FROM ST. PAUL IN ST. PAUL: some folks look like they were weaned on a dill pickle that had been dipped in lemon juice!====JACK: I used to look like that when my mother served fried eggplant for supper.====ST. PAUL: we used to grow eggplant in our garden in St. Louis (Ferguson was my home town). I never liked it either!====JACK: Aren't words interesting....how the speaking of them can bring images to mind? Like...eggplant...Ferguson.
FROM HAWKEYE GEORGE: One of the chapters in my book is, "Life is Reciprocity." Have you read U Line, by George Barna? Very revealing facts by this world-class pollster.====JACK: Your book is before me now. I see that I have underlined your reference to the Des Moines Reciprocal Club. Did you belong to that group? In reference to Barna...A friend regularly sends me their reports. They are a respected polling group, and their information is used by our nation church body.

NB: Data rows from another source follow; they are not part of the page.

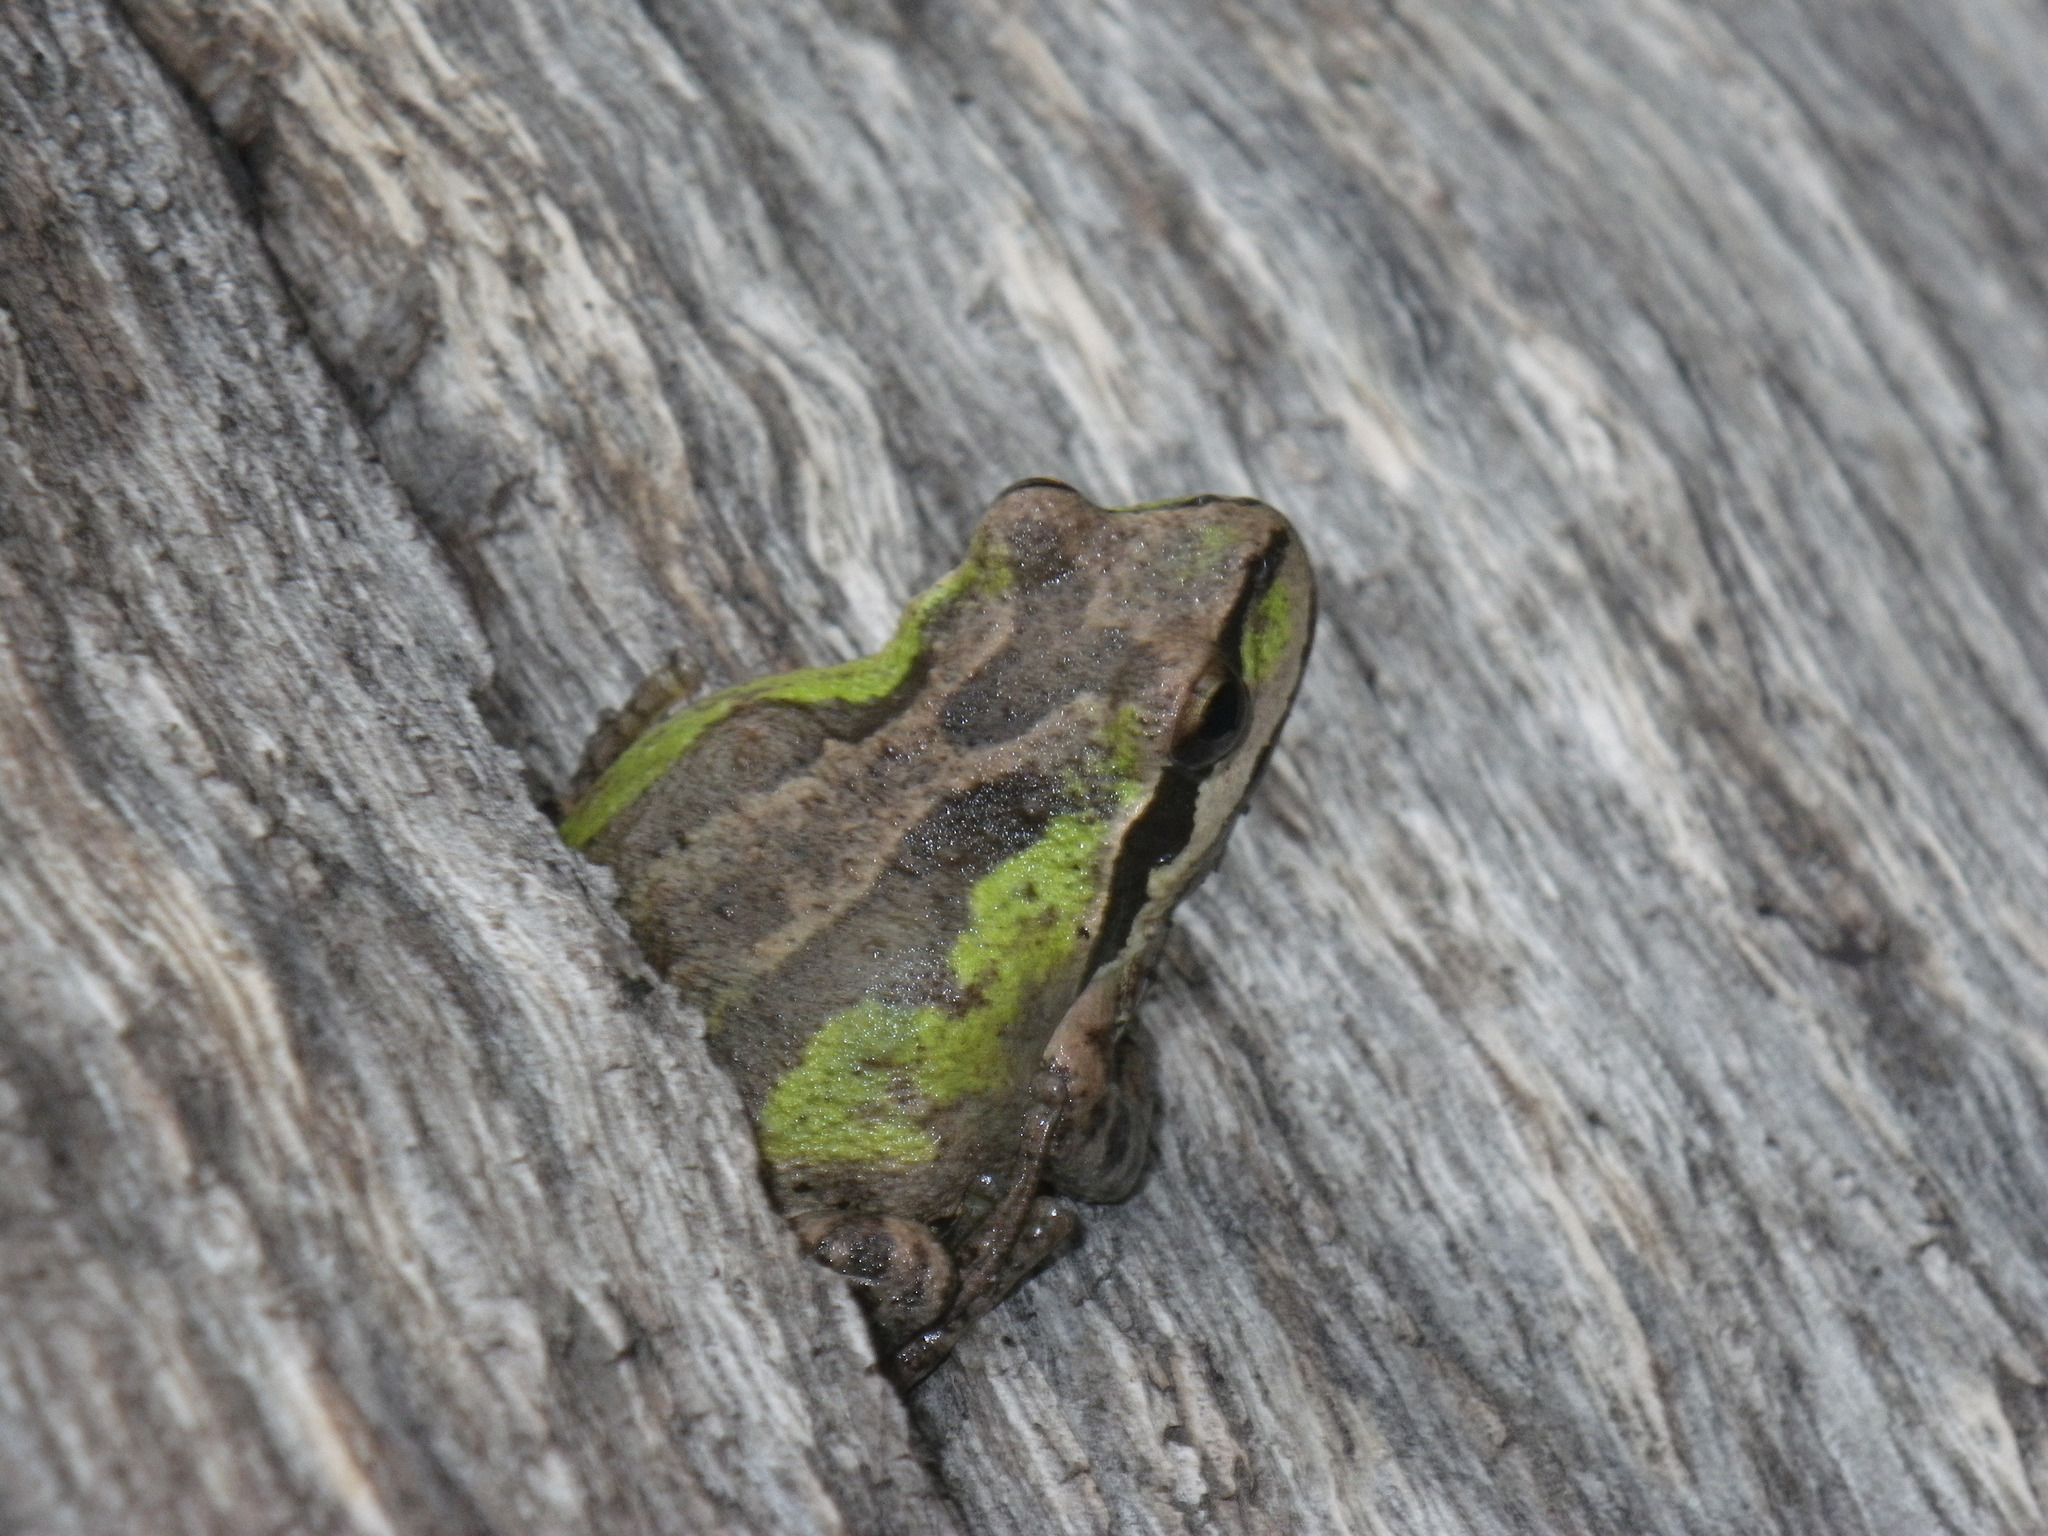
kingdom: Animalia
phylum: Chordata
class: Amphibia
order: Anura
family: Hylidae
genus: Pseudacris
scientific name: Pseudacris regilla
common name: Pacific chorus frog
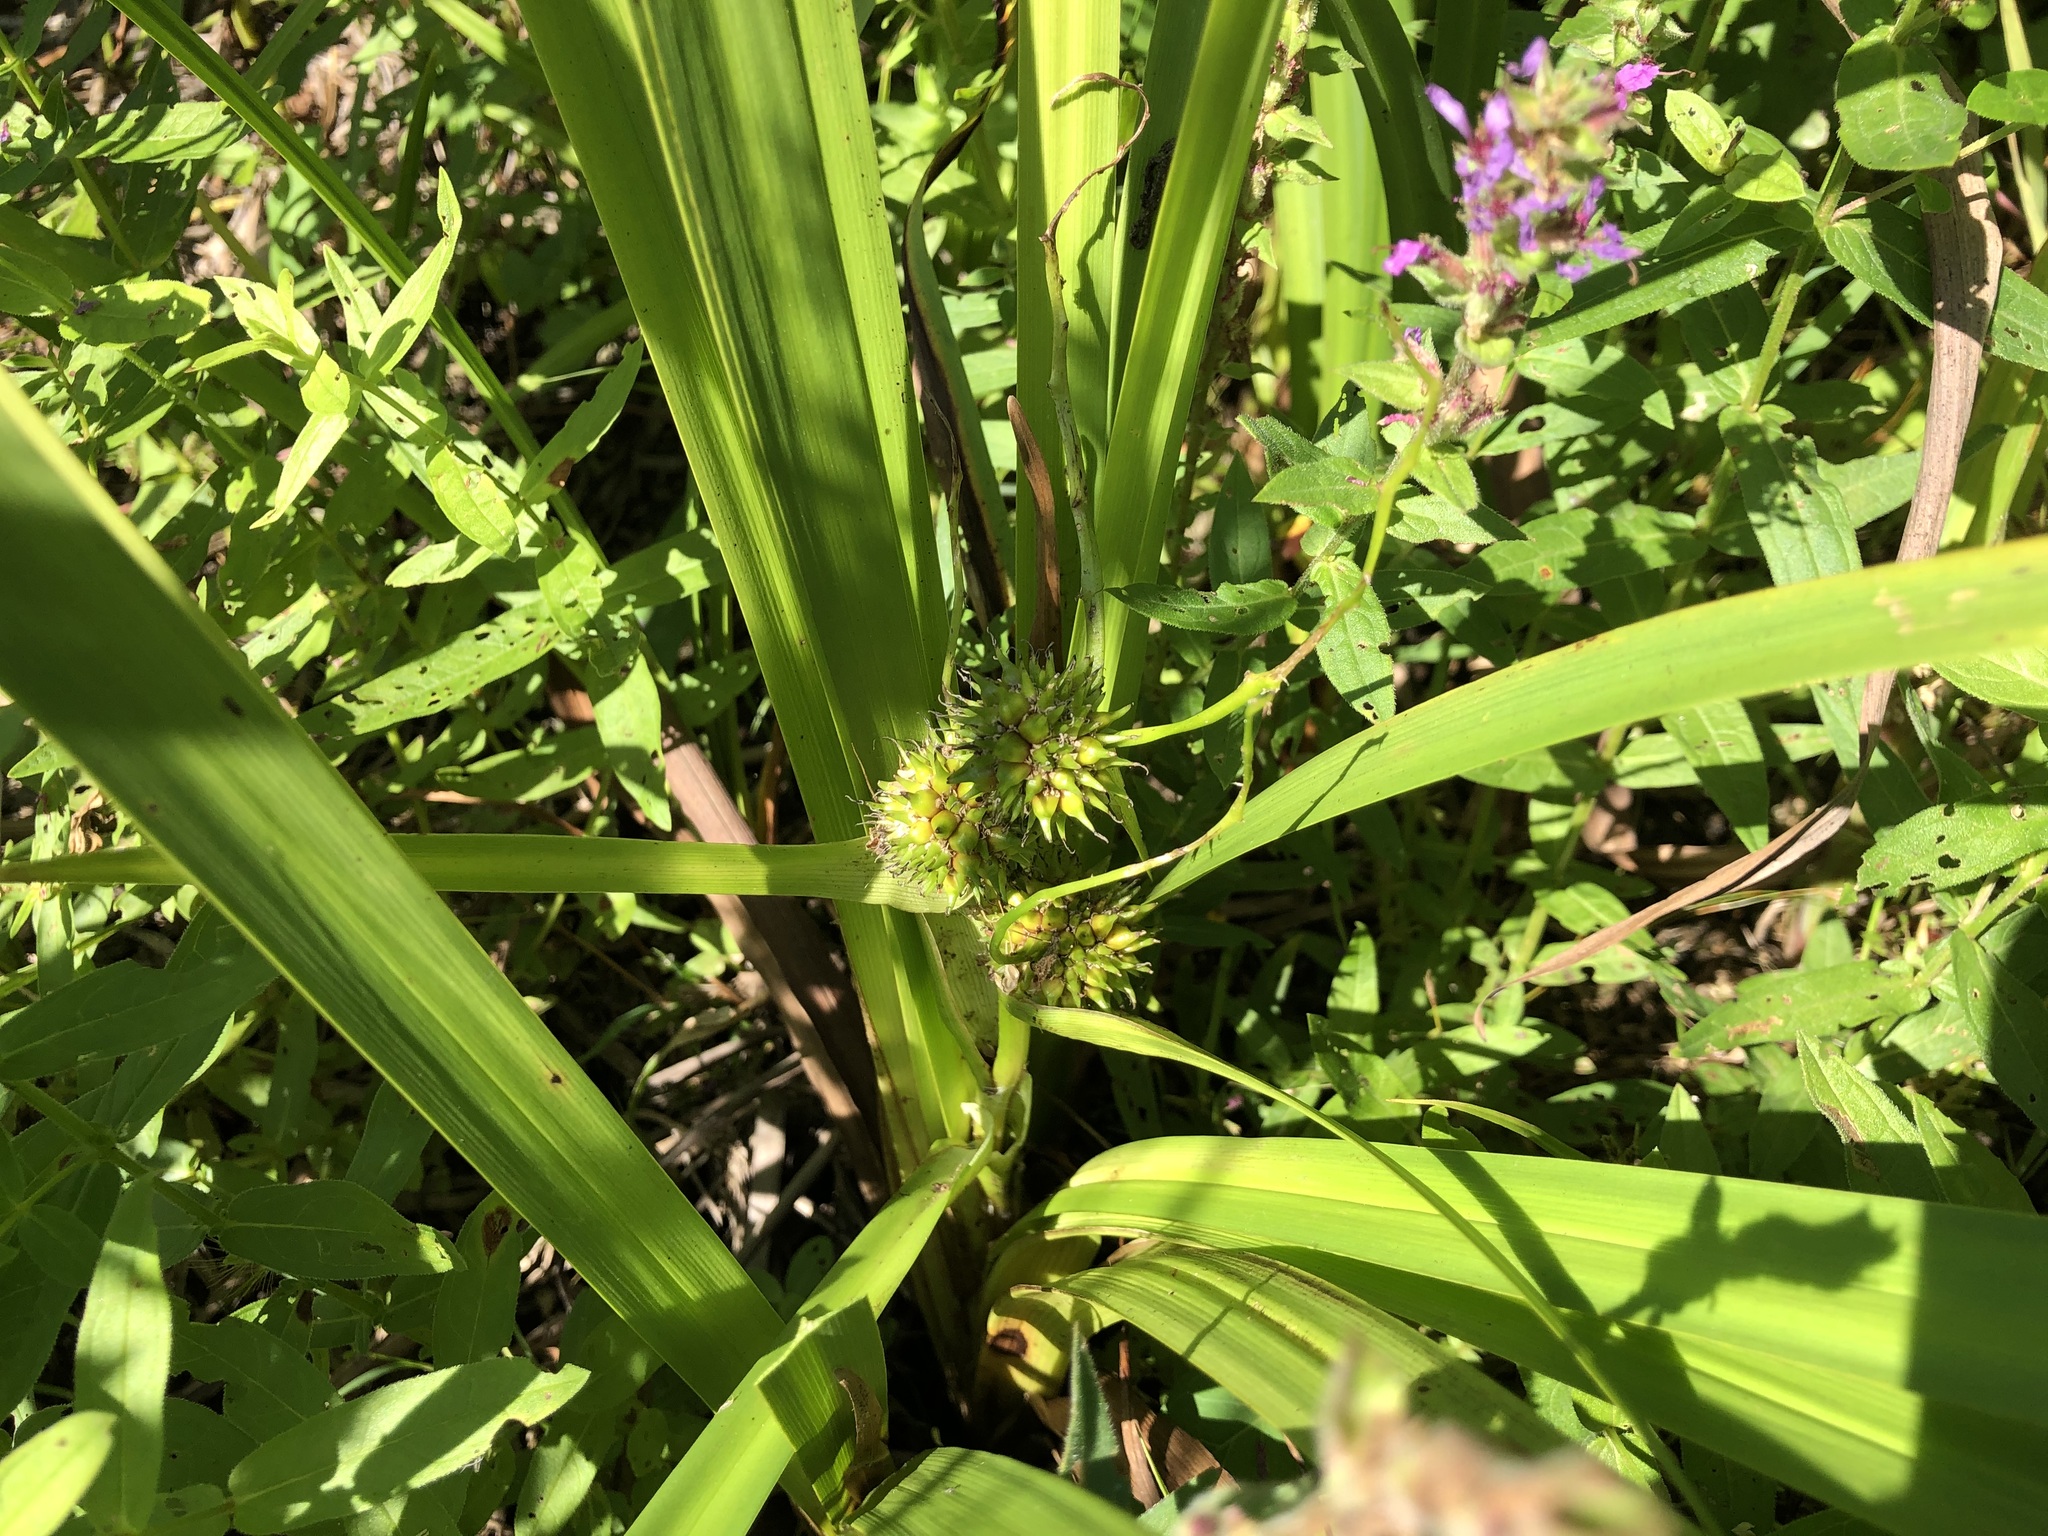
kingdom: Plantae
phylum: Tracheophyta
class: Liliopsida
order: Poales
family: Typhaceae
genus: Sparganium
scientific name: Sparganium erectum
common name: Branched bur-reed
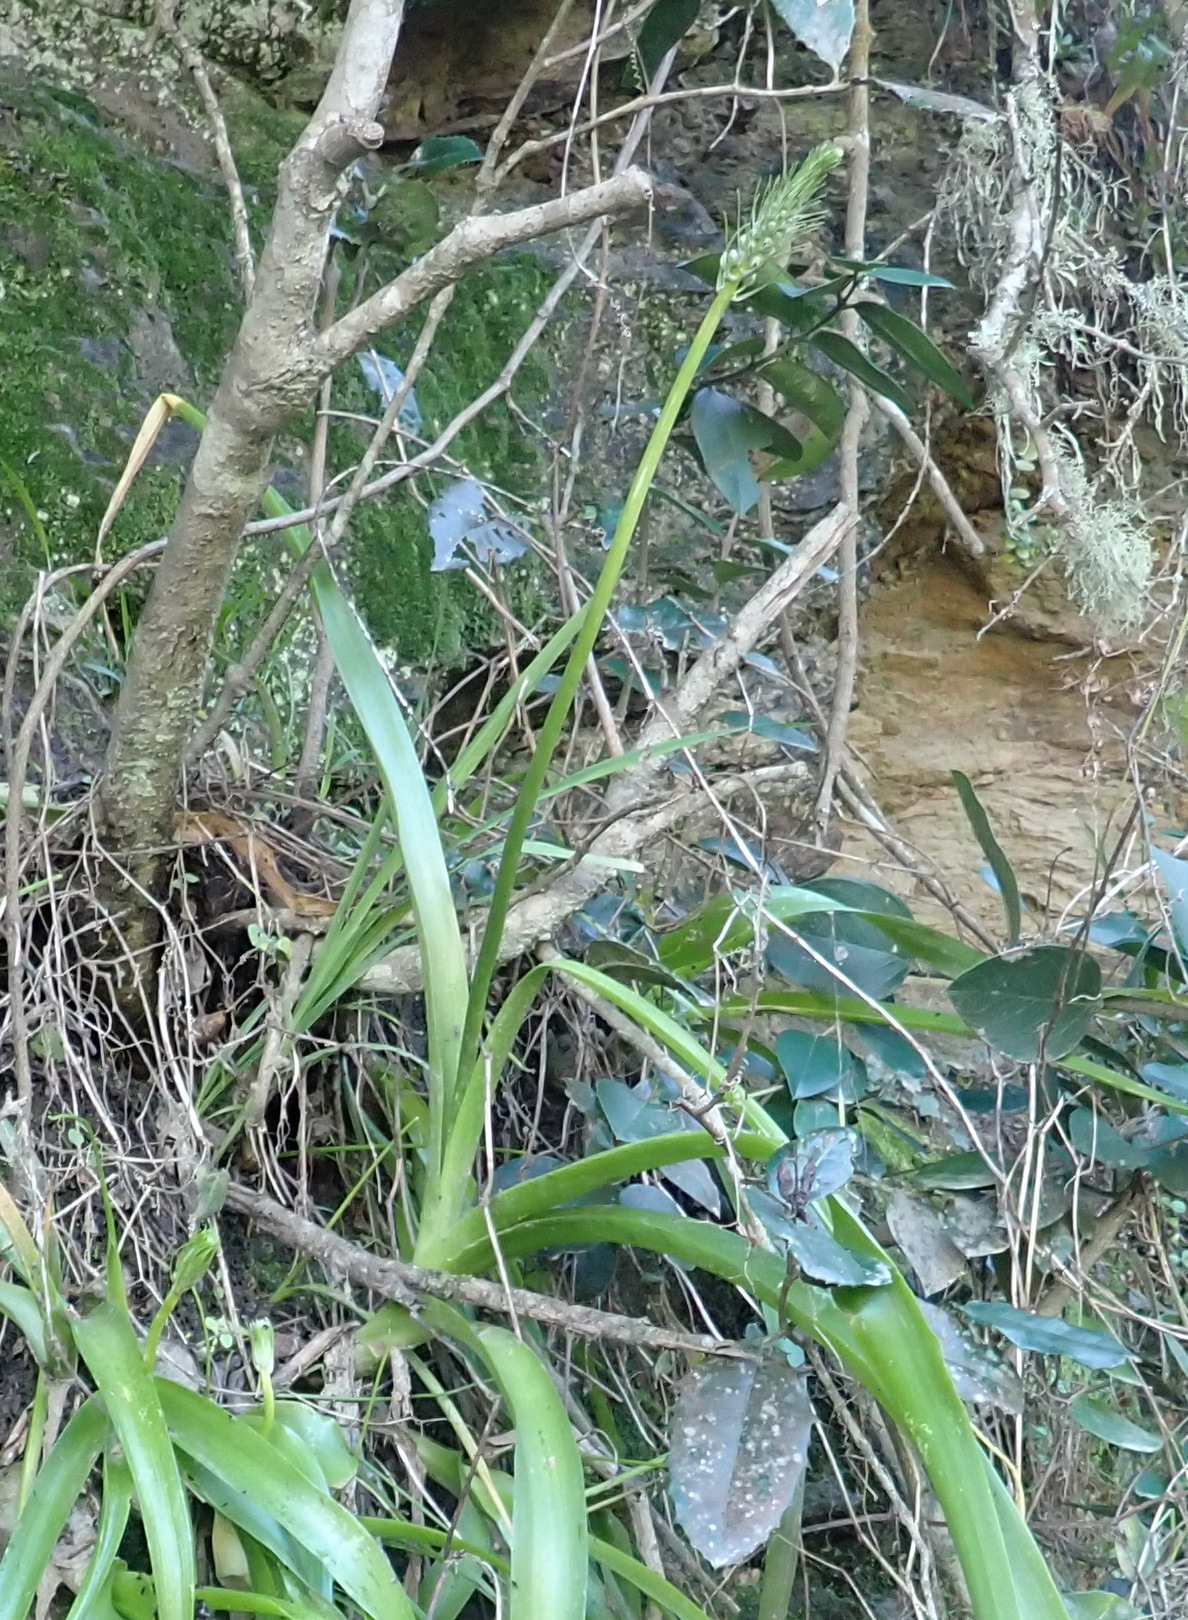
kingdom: Plantae
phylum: Tracheophyta
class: Liliopsida
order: Asparagales
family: Asparagaceae
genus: Albuca
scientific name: Albuca bracteata
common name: Sea-onion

FROM BLAZING OAKS: My twin sis and I used to start off one of our programs with the song "WITH A HEY, AND A HI, AND A HO-HO-HO! (With a Hey, and a Hi, and a Ho-ho-ho-, you start of the day with a glo-ho-ho; Sing all the way as away you go, with a Hey, and a Hi and a Ho-ho-ho! Up go the blinds, and you know-ho-ho, it ain't gonna rain any mo-ho-ho, Sun's gonna shine cuz you made it so, with a Hey and a Hi and a ho-ho-ho. While you buy the paper hum a little happy little hum; Cut a little caper, singing, "happiness here I come!" With a Hey, and a Hi and a ho-h-ho- you smile from your head to your toe-ho-ho; wrap up your cares and away you go, with a Hey, and a Hi, a Hey and a Hi, a Hey and a Hiiii, and a Ho-Ho-Ho! Fun to sing, and always got an upbeat response! ====JACK: Did that song ever get recorded. It sounds like a winner...like something that would be used on Don McNeill's Breakfast Club.
FROM TAMPA SHIRL: Always be an optimist.====JACK: While I was throwing out "stuff" this week, I came across my 1972 Appointment Book. That was the year I helped form the Optimist Club in our community, and I've been a member ever since.
FROM CHESTER THE GOOD: We're all in our places with bright, shiny faces.====JACK: My 6th Grade teacher made going to school a fun experience.